Sinking in rocky jaws
Patagonian mountains
Lakes as seas
near heaven’s azure
the universe reborn
million lights at night
transform every thing
     Living in constant disbelief I could but interpret life as total dream, the whole of existence appeared equally inconstant as the contents of any bizarre dream. Yet I am sure that defining the cosmos by the anthropocentric analogy of dream doesn’t come close to what is really happening — reality is much wilder and exuberant than our speculations. Here and there I found evidence to believe that the hardest task is change: inner transformation. We are never the Archimedean unmovable point around which all things change and evolve — we are similarly watery being flowing from one state to another. Allowing things to change within you, permitting things to grow and decay inside was surely difficult. Getting used to this internal impermanence requires great courage. The reward is priceless: the art of transformation had become the real art of living.

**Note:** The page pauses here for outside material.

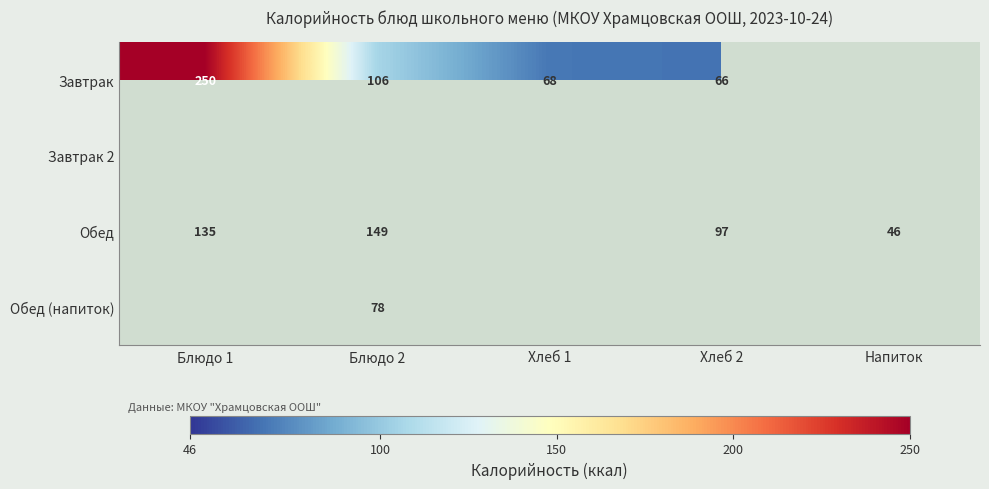

What is the maximum value shown in the chart?

250.0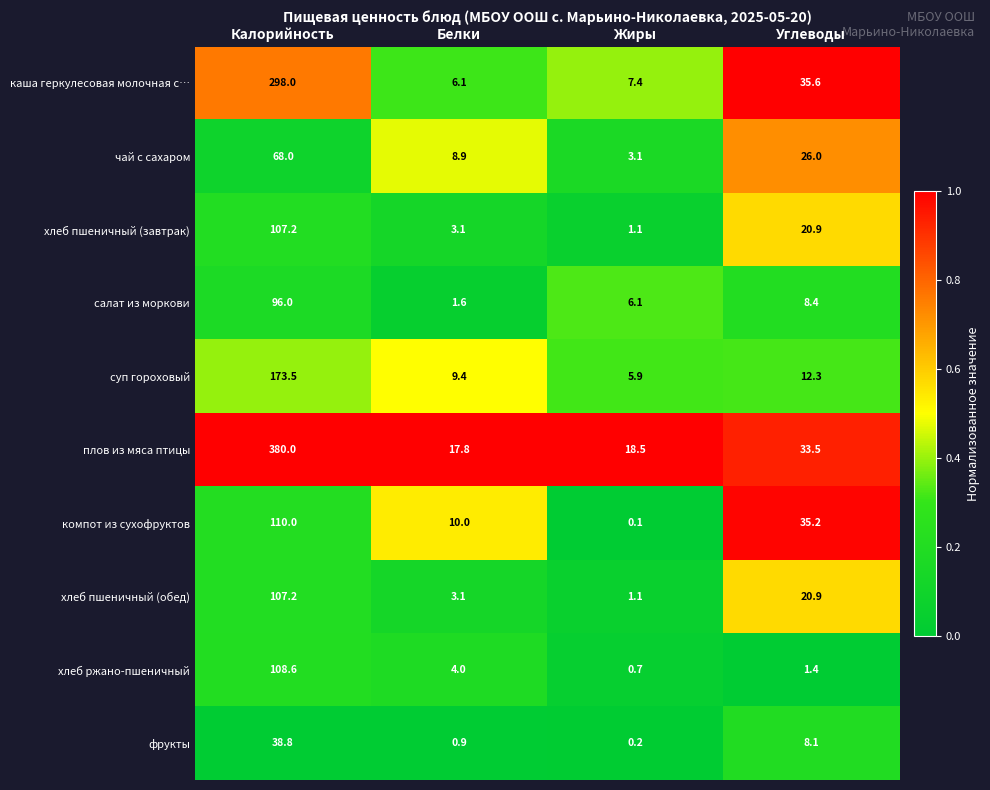

Rank the categories by фрукты value from lowest to highest.

Жиры, Белки, Углеводы, Калорийность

     At night things settle down. The pure transparency of water is swallowed by the black of night and slowly above a blurry streak of light convinces us of the utter strangeness of our condition. The Milky Way, our home galaxy, becomes the symbol of our astonishment.  In those prolonged moments of silence things are perceived differently, we are free to just be as rocks are silently existing at the bottom of a blue lake.
Is it so necessary to formulate our wonder and our wishes?
Immobile (time)
Serene (space)
a rock for ages
deep below
in abysmal Zen
Sometimes I refuse to endure the recurrent agony of dreaming my death. In times like those:
Deserts become too desolate
Mountains intimidating monsters
Cities caging of beasts
Oceans too restless
Home insipid
My grave a terrifying
       inferno
I can only live and die
within my despair
My daemon: despair. My savior: wonder. My meditation: inking a few random words. My sleep: sweet forgetfulness as the rock that rests unperturbed.
I have to ask, is The Search a consequence of despair, or despair a consequence of The Search?